_RAW DATA_

################

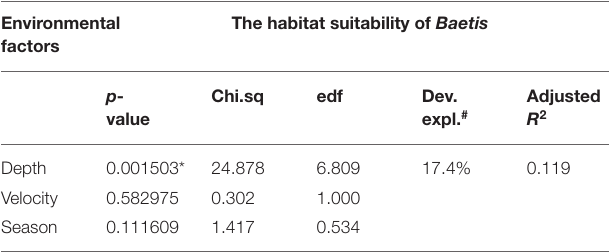
TABLE 1 | Generalized additive model results of the relationships between the habitat suitability of Baetis and environmental factors. Environmental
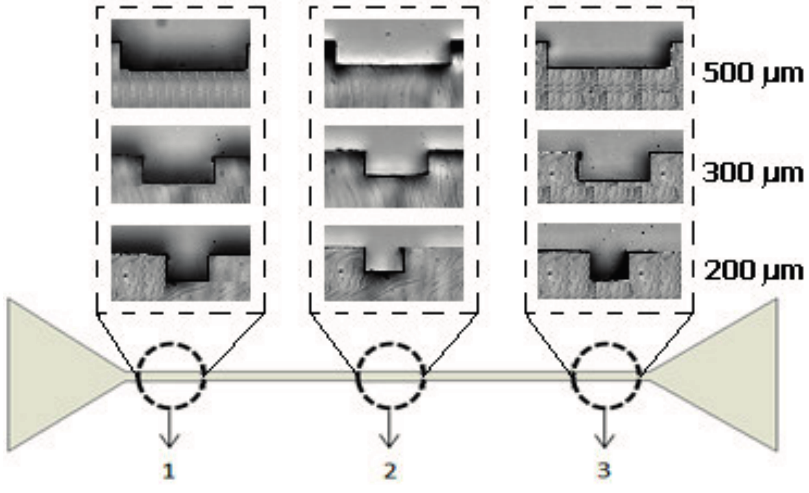
Figure 6. Schematic representation of the microchannel geometry and location of the sections where the microscopic images were collected to evaluate the geometrical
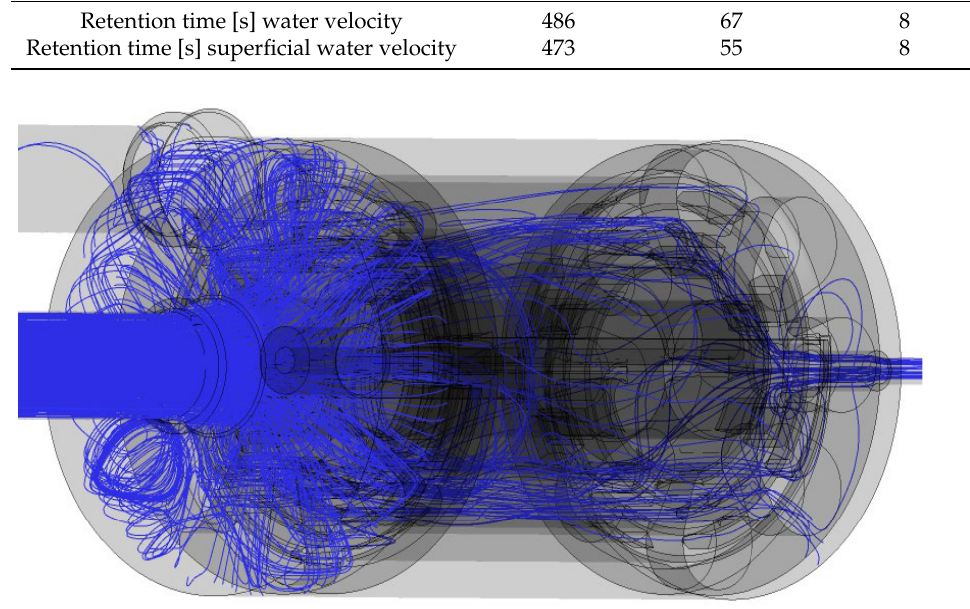
Figure 7. Water flow shown with streamlines during the watering period (left top, rotated 90°).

################

_EXERCISE DETAILS_
Each line from the first line of the listing through the line with "Figure 6. Schematic" must be printed exactly, both ends included, and no picture may appear.

_EXERCISE RESPONSE_
TABLE 1 | Generalized additive model results of the relationships between the habitat suitability of Baetis and environmental factors. Environmental
Figure 6. Schematic representation of the microchannel geometry and location of the sections where the microscopic images were collected to evaluate the geometrical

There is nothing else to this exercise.